Our dependence on the ocean as source and sustainer of life is woven through all human culture in our shared reverence of water. Water goddesses are associated with fertility. The fountain of youth was the impetus for exploration. Immersion in water is a symbol of spiritual birth, a ritual metaphor for birth as the emergence from the amniotic ocean of the womb. Even our Western alphabet contains a reminder of the sea: the letter ‘m’ comes to us from the ancient Phonecian alphabet. The original glyph was drawn to associate its sound with the word mem in which it appeared. Mem was their word for water. ‘M’ is a drawing of ocean waves.
Our ancestors understood that their very survival depended on the ocean and treated her with appropriate reverence. Today, we are less reverent, less grateful. Our collective neglect and wanton exploitation have wrought untold damage to the ocean. We do not know the extent, and we do not yet fully know the consequences for our planet and our lives.
One example: human pollution adds significant levels of nitrogen and phosphorus to coastal waters. These are the combined results of agricultural and industrial runoff, insufficiently treated waste-water, and acid rain that pulls pollutants out of the air (automotive and industrial). The mass accumulation of these nutrients in the water (called eutrophication) can result in diminished levels of dissolved oxygen. Water becomes hypoxic, creating dead zones. Some of these zones last only a few days each year when the water warms, others persist for many months. Dead zones disrupt the migration and spawning of fish, result in mass mortality of sea creatures, and cost countless of millions of dollars in lost fishing and tourism income. Each decade since the 1960s has seen a doubling of the number of dead zones in the world’s waters. Research by Dr. Robert Diaz (Professor Emeritus, Virginia Institute of Marine Science) and Dr. Rutger Rosenberg (Professor, Department of Marine Ecology, University of Gothenburg) has compiled a list of known dead zones.

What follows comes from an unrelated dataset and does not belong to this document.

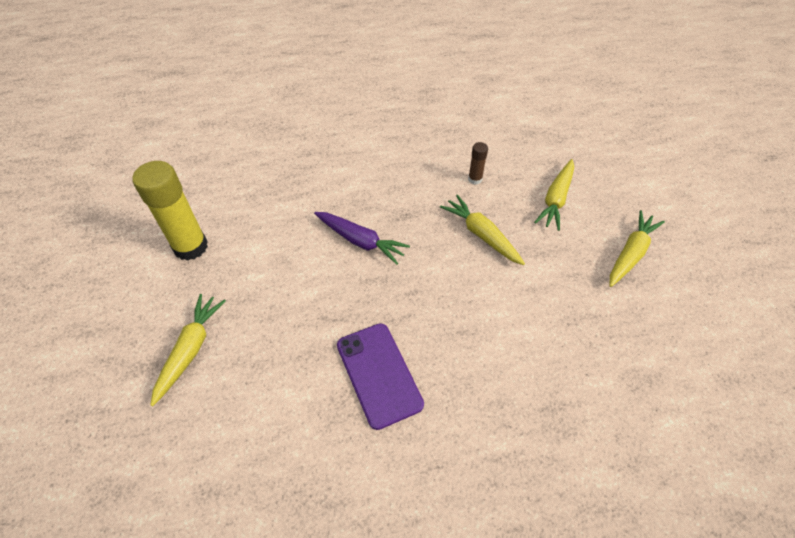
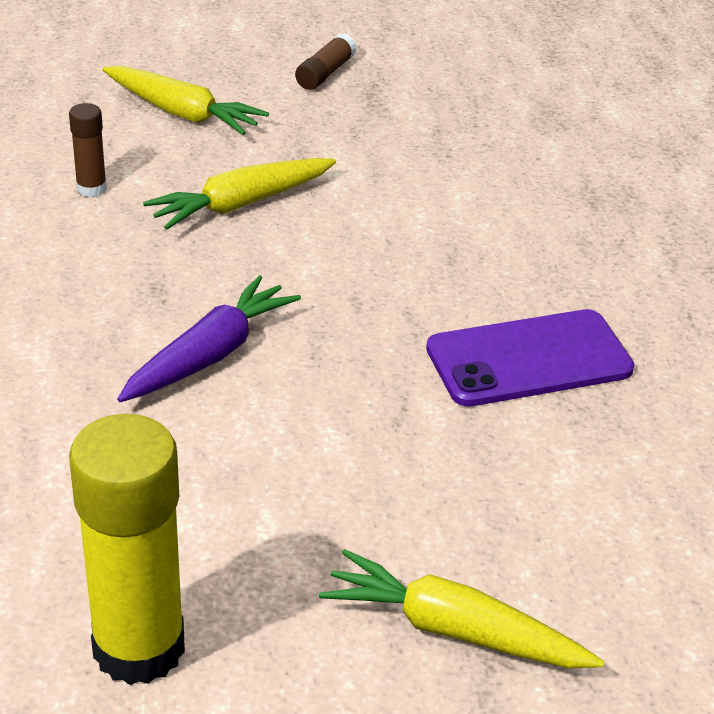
camera: 85 degrees left, 15 degrees down
yellow carrot [609,210,665,287] -> brown glue stick [295,33,357,90]

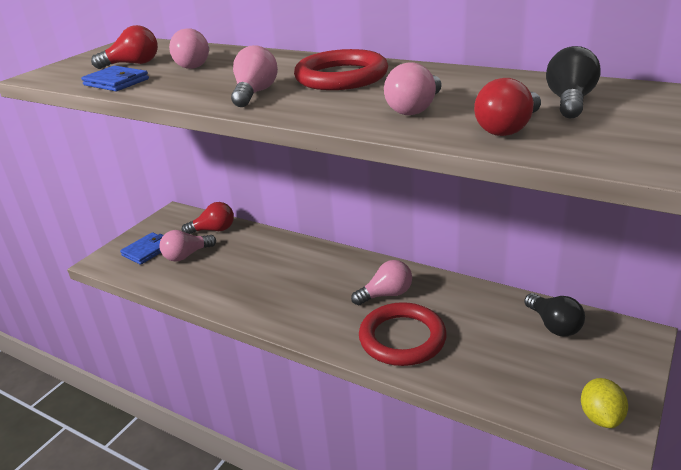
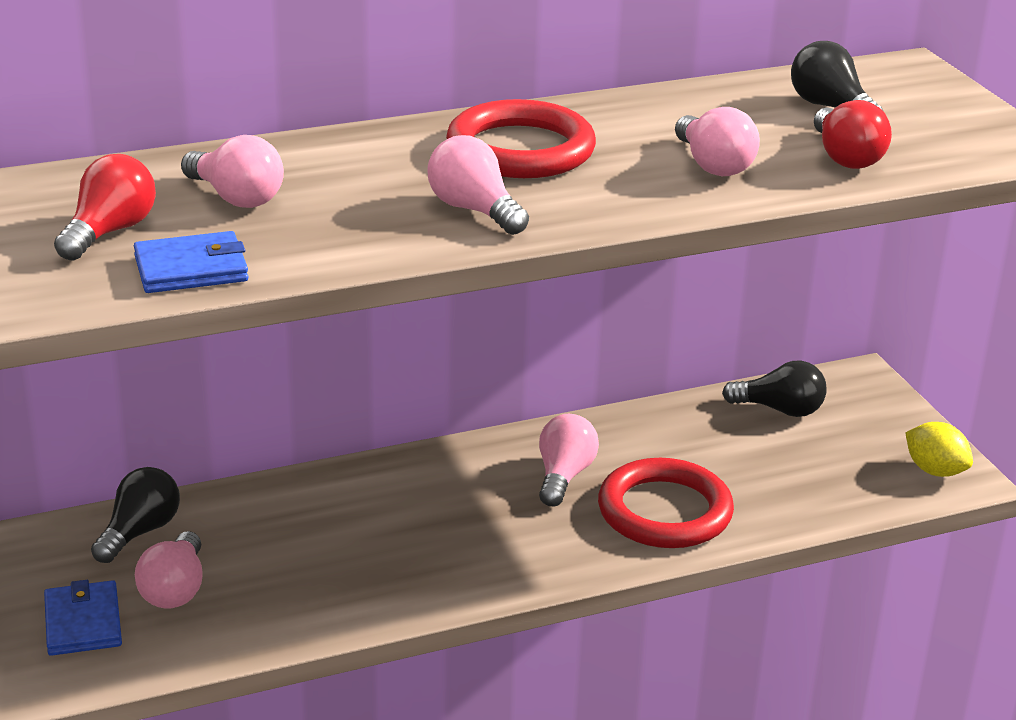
camera: 55 degrees left, 0 degrees up
red light bulb [182,202,234,234] -> black light bulb [91,467,180,563]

We are underscoring the music of mem mer mère with a roll call reading of these locations.
Countless people make an annual pilgrimage to the water (the ocean, or the lake, or the river) to commune with the mysterious and powerful source of life. As we stand on the shore, our eyes are blinded by the sun glitter that dances on the water’s surface. This reflected light is deeply embedded in our human psyche: we are attracted to glittering light because it reminds us of light dancing on the ocean’s surface. Like the vivid scent of briny seaside air preceding the first swim of summer, mem mer mère incants a reminder of our origins in the ancient sea.